Bessent’s remarks may help alleviate investors’ concerns. If tariffs return to their destructive levels prior to the truce in less than a month, investors fear further disruption in trade between the two countries.

Bessent expressed his desire to meet soon with Chinese Vice Premier He Lifeng, possibly in a third country, either before or after a meeting of Chinese leaders in early August.

The US trade negotiators met with Chinese officials in Geneva in May, agreeing to reduce overall tariff rates. In June, they held further talks in London, reaching a resolution on relaxing export controls for chips and rare earths.

The Wall Street Journal reported that gaining access to chips and advanced technology has been a top priority for Chinese negotiators. Informed sources familiar with US thinking said that Beijing viewed the US decision to once again allow more Nvidia chips to flow into China as a gesture of goodwill in US-China trade negotiations.

According to the sources, Nvidia CEO Jensen Huang tried to convince President Trump during a meeting at the White House last week to allow Nvidia to continue doing business with China and tap into local AI talent.

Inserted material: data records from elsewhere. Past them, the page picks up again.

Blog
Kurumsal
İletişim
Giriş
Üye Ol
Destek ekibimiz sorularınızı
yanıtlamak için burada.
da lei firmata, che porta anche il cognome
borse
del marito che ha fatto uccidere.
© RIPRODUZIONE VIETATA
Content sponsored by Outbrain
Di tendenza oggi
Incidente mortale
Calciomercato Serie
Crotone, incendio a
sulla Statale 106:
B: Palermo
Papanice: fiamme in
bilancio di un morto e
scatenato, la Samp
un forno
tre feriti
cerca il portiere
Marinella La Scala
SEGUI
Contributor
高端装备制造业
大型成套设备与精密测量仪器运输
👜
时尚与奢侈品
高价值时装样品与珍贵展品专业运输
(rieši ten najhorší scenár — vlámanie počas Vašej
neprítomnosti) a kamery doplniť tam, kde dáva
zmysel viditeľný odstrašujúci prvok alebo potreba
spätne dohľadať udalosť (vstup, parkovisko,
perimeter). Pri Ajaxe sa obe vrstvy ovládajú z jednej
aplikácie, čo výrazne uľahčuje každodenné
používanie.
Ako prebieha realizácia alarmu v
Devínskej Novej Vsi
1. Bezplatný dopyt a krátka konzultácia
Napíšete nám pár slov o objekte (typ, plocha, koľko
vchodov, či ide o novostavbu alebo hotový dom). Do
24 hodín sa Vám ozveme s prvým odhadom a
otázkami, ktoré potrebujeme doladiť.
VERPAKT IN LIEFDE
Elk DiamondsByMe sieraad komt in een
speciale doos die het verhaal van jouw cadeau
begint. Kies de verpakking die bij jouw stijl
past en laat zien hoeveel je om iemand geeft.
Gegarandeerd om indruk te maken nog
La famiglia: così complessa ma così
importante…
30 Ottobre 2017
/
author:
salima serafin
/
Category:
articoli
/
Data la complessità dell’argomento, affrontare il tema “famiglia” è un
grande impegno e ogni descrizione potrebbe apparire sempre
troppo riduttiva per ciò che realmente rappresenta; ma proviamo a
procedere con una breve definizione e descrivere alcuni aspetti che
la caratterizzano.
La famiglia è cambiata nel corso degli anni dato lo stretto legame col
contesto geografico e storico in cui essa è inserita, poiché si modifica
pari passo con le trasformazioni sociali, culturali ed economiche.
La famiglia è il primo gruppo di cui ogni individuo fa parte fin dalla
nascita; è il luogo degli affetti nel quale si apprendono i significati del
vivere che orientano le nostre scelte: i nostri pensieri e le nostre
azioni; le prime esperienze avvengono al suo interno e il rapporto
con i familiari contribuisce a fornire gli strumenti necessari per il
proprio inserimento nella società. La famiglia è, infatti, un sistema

The sources said Huang told Trump that Nvidia should be allowed to freely sell its technology to most parts of the world so that American companies could dominate AI instead of Chinese companies. They mentioned that Huang also discussed similar topics with US Commerce Secretary Howard Lutnick.

According to the US tech news media outlet “The Information,” Chinese companies including ByteDance, Alibaba, and Tencent ordered at least $16 billion worth of H20 chips in the first quarter of 2025. The report mentioned that many of these orders were for upgraded versions integrated with the high-bandwidth memory used in Nvidia’s Blackwell series.

Huang is currently visiting Beijing. This is his third visit to China this year, drawing scrutiny from Washington. Last week, two US senators – Republican Jim Banks and Democrat Elizabeth Warren – wrote to Huang, urging him not to meet with companies collaborating with the Chinese military or intelligence agencies.